Bobby Campbell said...

What a lovely surprise to find in the comments!

I find that I really like Stephen King as a personality, and respect him as a thoughtful craftsman of ideas, but don't have much interest in actually reading his books.

I did get a kick out of listening to the audio version of his "On Writing" though, and found it fascinating to get a sense of his process, which really is very much about specifically and methodically avoiding stylized prose.

Never ruminate when you can just think, never saunter when you can just walk, never elucidate when you can just explain, that sorta stuff.

Which does make perfect sense in terms of conversing with a mass audience, and King has the stats to prove it, but man, it just takes all the fun out of it for me!

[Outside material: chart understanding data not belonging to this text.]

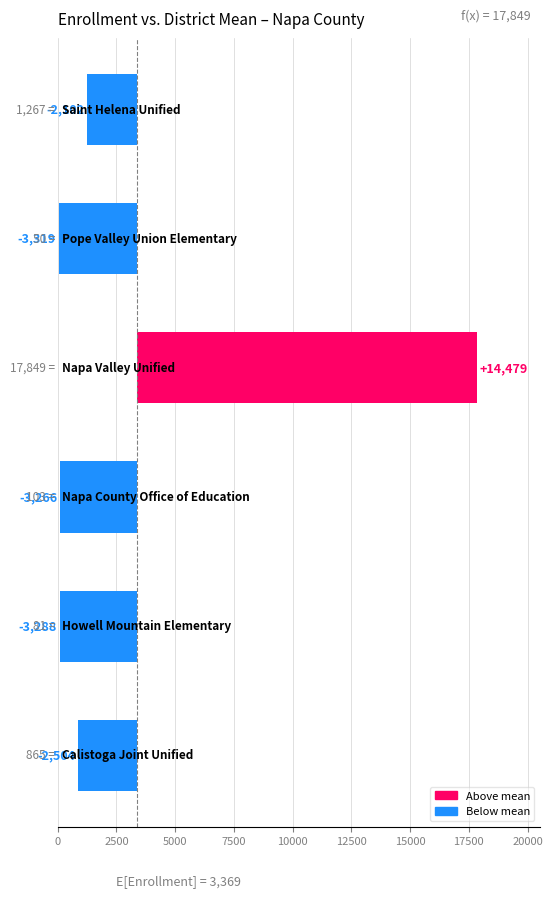

What is the minimum value shown in the chart?

-3319.2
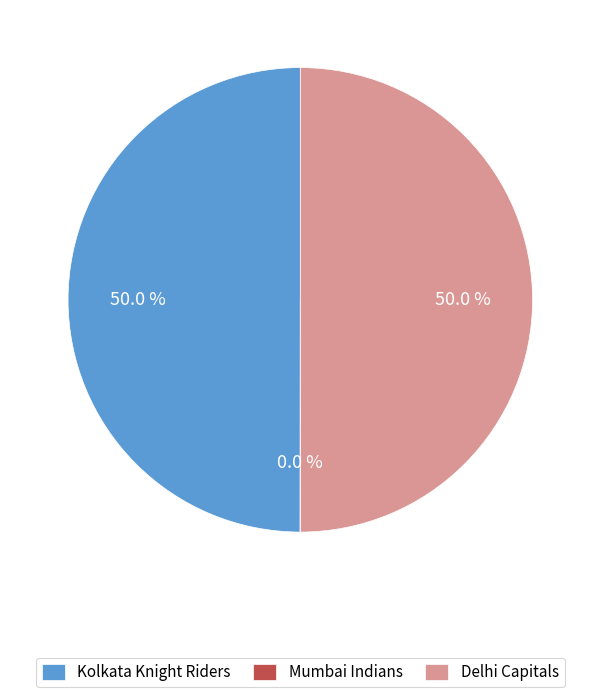

What portion of the pie excludes Kolkata Knight Riders?

50.0%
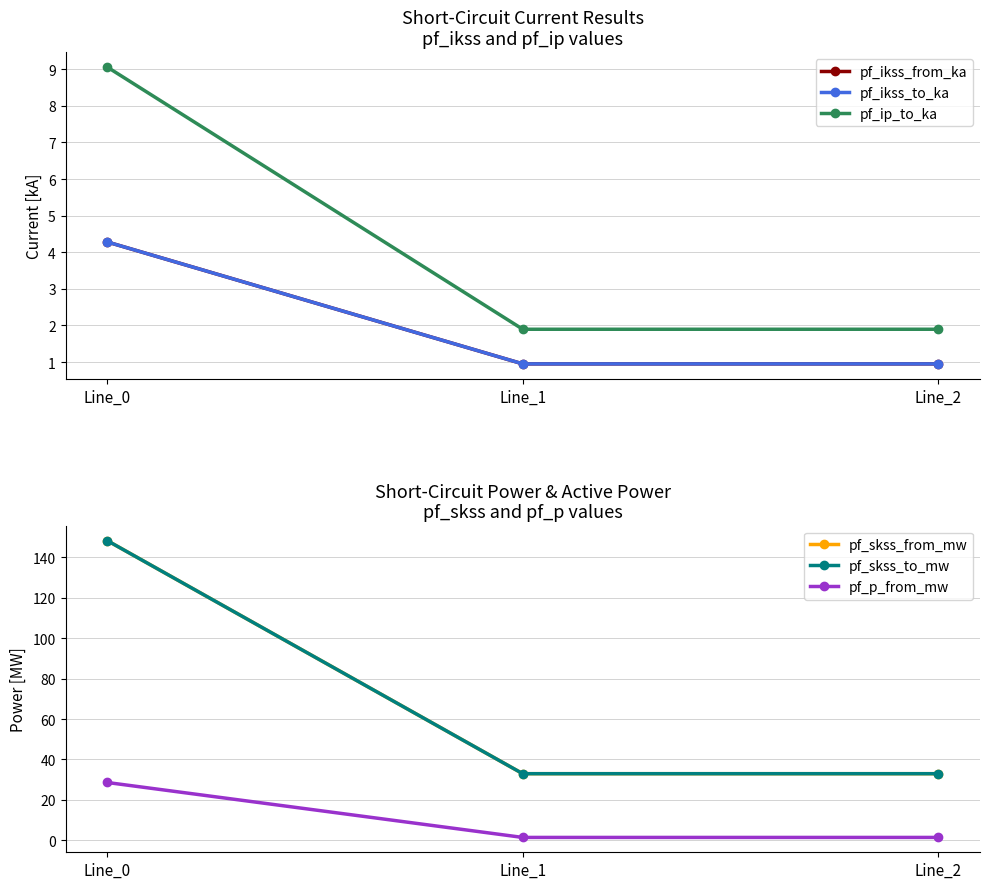

Count the number of data series in this chart.

6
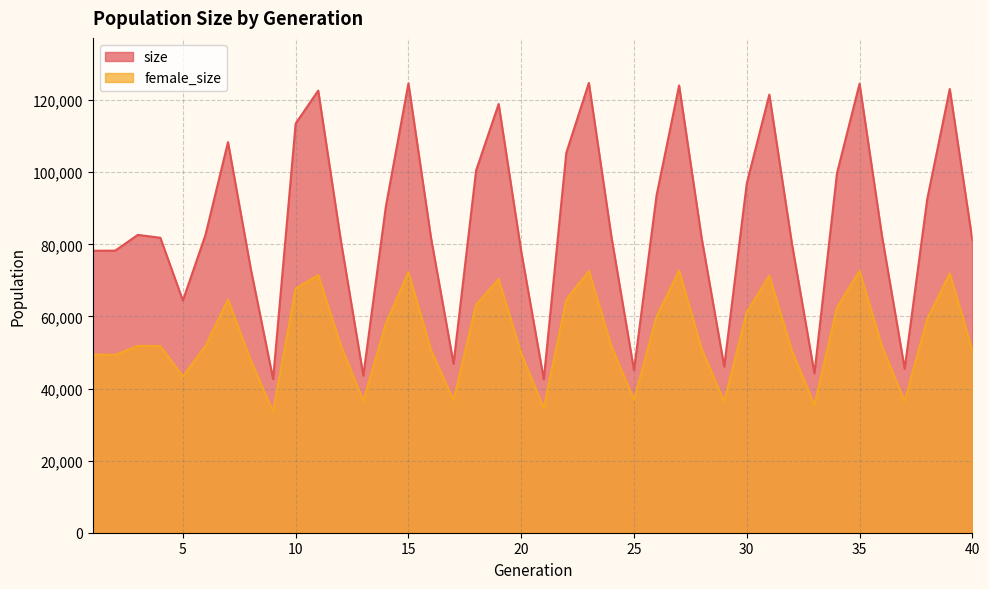

What is the total value across all series at 1?

127649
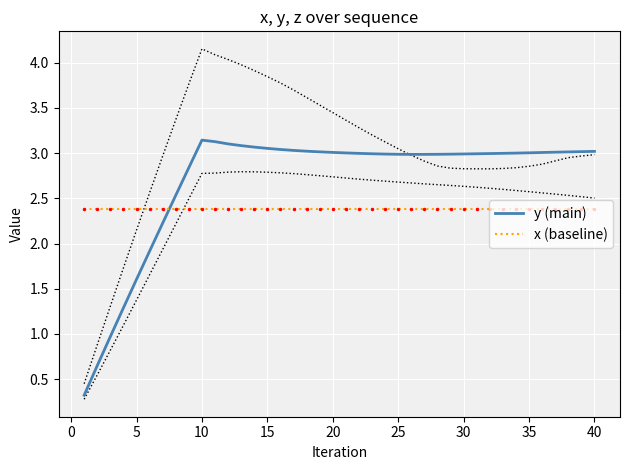

True or false: y (main) and x (baseline) intersect in this chart.

True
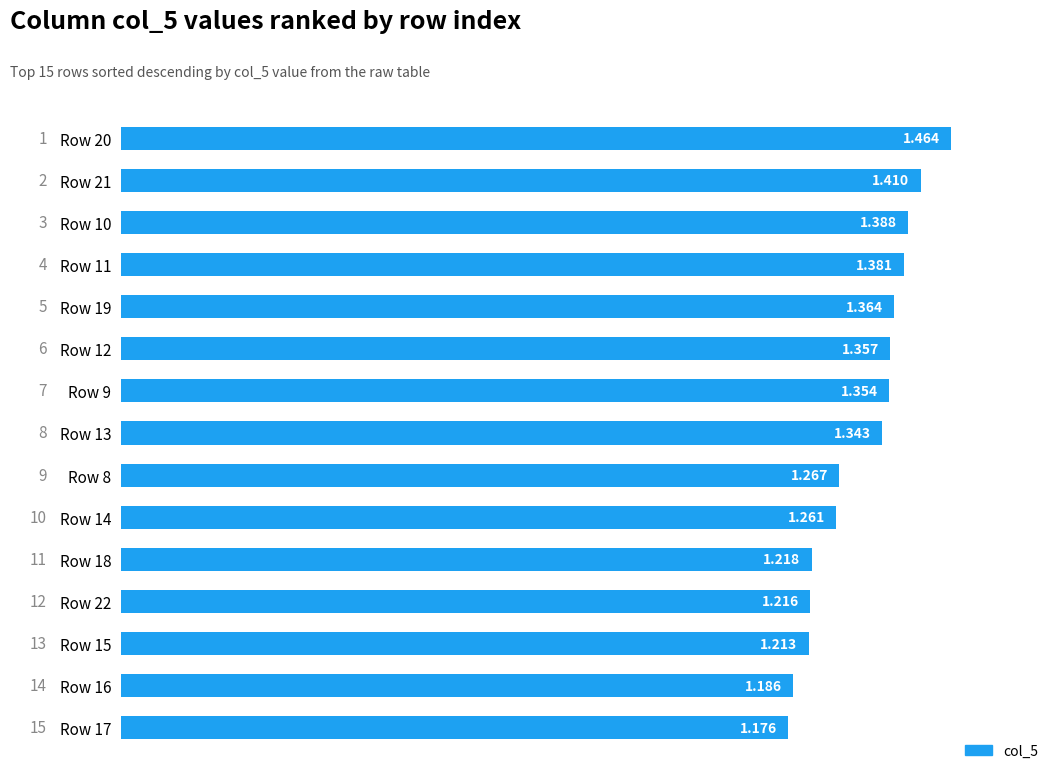

List the labels in order of value, smallest first.

Row 17, Row 16, Row 15, Row 22, Row 18, Row 14, Row 8, Row 13, Row 9, Row 12, Row 19, Row 11, Row 10, Row 21, Row 20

I've never actually seen the X-Files, but it feels like I have because it is such a loud pop culture phenomenon.

Maybe when one of RAW's intellectual properties is finally loosed upon the mainstream, in a strange loop, it will be because the rip offs paved the way for the source material's mass appeal :)))

michael said...

Eric- I found I agreed with RAW about King. And, like Bob Campbell, I like King as a public person. I'm glad Eric chimed in to stand up for KIng's style.

What I find really interesting about this "style" thing: it tells us about RAW's esthetic preferences in a more granular way. The baroque quality of Lovecraft, Chandler's incredible similes...RAW agreed with Nietzsche: to improve your mind improve your style. And yet "style" remains subjective. We can make laundry lists of the "qualities" we admire in someone's style, and we probably aspire to something similar in ourselves.

And yet, aye, Eric: Different lanes for different brains. Different models for different muddles.